TASK TO CARRY OUT: Continue the OpenInterface project objectives page from its last sentence, in the same style.
[[ DOCUMENT SECTION open ]]
Project Objectives

All relevant details about the OpenInterface Open Source platform.

Main Objective

The main objective of the OpenInterface project is to design, implement and test an open source platform for developing multimodal interaction:

- that handles a rich and extensible set of modalities ,
- that enables quick replication ,
- that enables a focus on innovation (new modalities or forms of multimodality),
- that supports dynamic selection and combination of modalities to fit the ongoing context of use,
- that enables iterative user-centred design .

More specifically, the foreseen platform will embed a set of pure and combined modalities as reusable components and generic mechanisms for combining modalities.

- At design-time, for specifying the multimodal interaction of a particular interactive system under design, the designer will reuse and assemble OI components. From this assembling, the code of the interaction part of the system will be generated. The open source platform will therefore allow rapid development of multimodal interaction by assembling components. It is then a central tool for supporting a truly iterative User-Centred Design (UCD) process by enabling the rapid development of early prototypes for exploration, prototypes of different design options, and testbeds for experimental evaluation. Moreover by supporting the exploration of new forms of multimodality, the platform will be an instrument for defining extensions to existing standards. As part of the OI project, our objective is to implement this path transferring research results to industry by extending existing standards.

- At run-time, the platform must include mechanisms for dynamic reconfiguration of the components in order to support dynamic adaptation of the interaction, such as changing the run-time parameter of a component (e.g. the sampling rate of an audio input device), replacing one component for a functionally equivalent one (e.g. functional equivalence of modalities).

OI detailled objectives

  1. First, in order to populate the platform with innovative pure or combined modalities, our objective is to gain understanding of multimodal interaction. The project will first make significant advances to theoretical understanding of the concept of multimodality and towards the specification of an operational characterization of a modality and of a combination of modalities.
[[ DOCUMENT SECTION closed ]]
[[ SUPPLIED MATERIAL open ]]
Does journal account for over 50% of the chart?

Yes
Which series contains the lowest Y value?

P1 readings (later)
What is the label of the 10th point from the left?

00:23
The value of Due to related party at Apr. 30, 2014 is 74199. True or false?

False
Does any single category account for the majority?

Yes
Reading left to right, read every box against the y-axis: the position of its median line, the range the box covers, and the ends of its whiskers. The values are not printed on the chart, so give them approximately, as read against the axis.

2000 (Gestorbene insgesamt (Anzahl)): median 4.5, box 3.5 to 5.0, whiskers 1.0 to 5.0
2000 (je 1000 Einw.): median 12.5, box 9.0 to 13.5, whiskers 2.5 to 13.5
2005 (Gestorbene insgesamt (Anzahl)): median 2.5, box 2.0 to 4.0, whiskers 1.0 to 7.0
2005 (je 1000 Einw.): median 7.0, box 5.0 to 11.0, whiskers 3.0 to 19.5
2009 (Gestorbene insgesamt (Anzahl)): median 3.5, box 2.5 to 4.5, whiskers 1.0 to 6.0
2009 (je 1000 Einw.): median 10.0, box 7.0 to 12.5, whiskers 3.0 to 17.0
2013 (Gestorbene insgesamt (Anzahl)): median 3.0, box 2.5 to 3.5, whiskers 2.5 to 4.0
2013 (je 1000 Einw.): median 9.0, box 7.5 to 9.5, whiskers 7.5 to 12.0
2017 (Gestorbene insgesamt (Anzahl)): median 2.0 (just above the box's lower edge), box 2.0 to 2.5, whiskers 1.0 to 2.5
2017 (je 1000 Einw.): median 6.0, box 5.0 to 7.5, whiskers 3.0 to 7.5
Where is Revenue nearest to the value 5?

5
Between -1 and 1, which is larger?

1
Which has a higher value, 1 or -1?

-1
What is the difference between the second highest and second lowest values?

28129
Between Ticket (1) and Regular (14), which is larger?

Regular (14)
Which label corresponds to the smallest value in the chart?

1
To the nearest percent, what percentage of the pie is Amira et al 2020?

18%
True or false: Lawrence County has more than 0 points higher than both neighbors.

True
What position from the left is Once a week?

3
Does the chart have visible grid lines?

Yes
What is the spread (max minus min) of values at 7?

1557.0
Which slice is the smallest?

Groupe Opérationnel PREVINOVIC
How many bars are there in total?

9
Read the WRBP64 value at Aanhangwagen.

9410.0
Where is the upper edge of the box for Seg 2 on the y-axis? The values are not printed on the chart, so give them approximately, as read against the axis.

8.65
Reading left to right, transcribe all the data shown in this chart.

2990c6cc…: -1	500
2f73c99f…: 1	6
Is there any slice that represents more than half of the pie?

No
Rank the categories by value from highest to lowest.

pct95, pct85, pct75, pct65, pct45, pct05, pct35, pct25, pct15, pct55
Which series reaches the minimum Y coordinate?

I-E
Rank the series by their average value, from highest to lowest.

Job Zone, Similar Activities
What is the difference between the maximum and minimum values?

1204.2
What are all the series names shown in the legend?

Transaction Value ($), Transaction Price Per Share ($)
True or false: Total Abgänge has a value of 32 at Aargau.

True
[[ SUPPLIED MATERIAL closed ]]
ANSWER FOR THIS EXERCISE:
  2. Based on the theoretical results on multimodality, the second objective is to design, development and test a platform for rapidly developing multimodal interaction. The platform will embed modalities as reusable building blocks and generic mechanisms for combining the modalities. While few modalities can be developed by the OI partners for the need of the project (for example specific identified user’s need for one of our application domains), the modalities embedded in the platform will mainly be reused and adapted. Instead of focusing on pure modalities including robust trackers and recognizers, the work will focus on combined usable modalities and generic mechanisms for combining them. The objective is that the platform defines an open source repository of modalities along with generic mechanisms dedicated to the design of multimodal interaction. For testing the platform and understanding the impact of the platform on the user-centred design process, our objective is to design and develop two testbeds for different application domains. Two different application domains are considered for proving the unavoidable generic aspect of the platform. One testbed is dedicated to multimodal interaction with a large information space while the second one will enable us to study multimodal interaction in the context of a game. The two testbeds will consider multimodal interaction on a mobile device as well as with an augmented pervasive environment, e.g. home environment. Mobile device and pervasive environment define the two action lines of the project. As part of a user-centred design, it is important to note that we cannot define before the beginning of the project, the pure and combined modalities and therefore the building blocks of the platform that will be studied and developed.
  3. Based on the iterative design of the two testbeds developed with the platform, our third objective is to identify standard extensions and to develop an interpreter for those standard extensions. The interpreter will exploit an XML specification generated by the platform: by doing so we materialize the transfer from research results to industrial standards. For testing the interpreter and the coupling with the platform, two validators for the same application domains as the testbeds will be developed and evaluated. As opposed to the testbeds that do not consider the limitations of the current mobile terminals, the two validators will run on existing mobile terminals (e.g., a phone).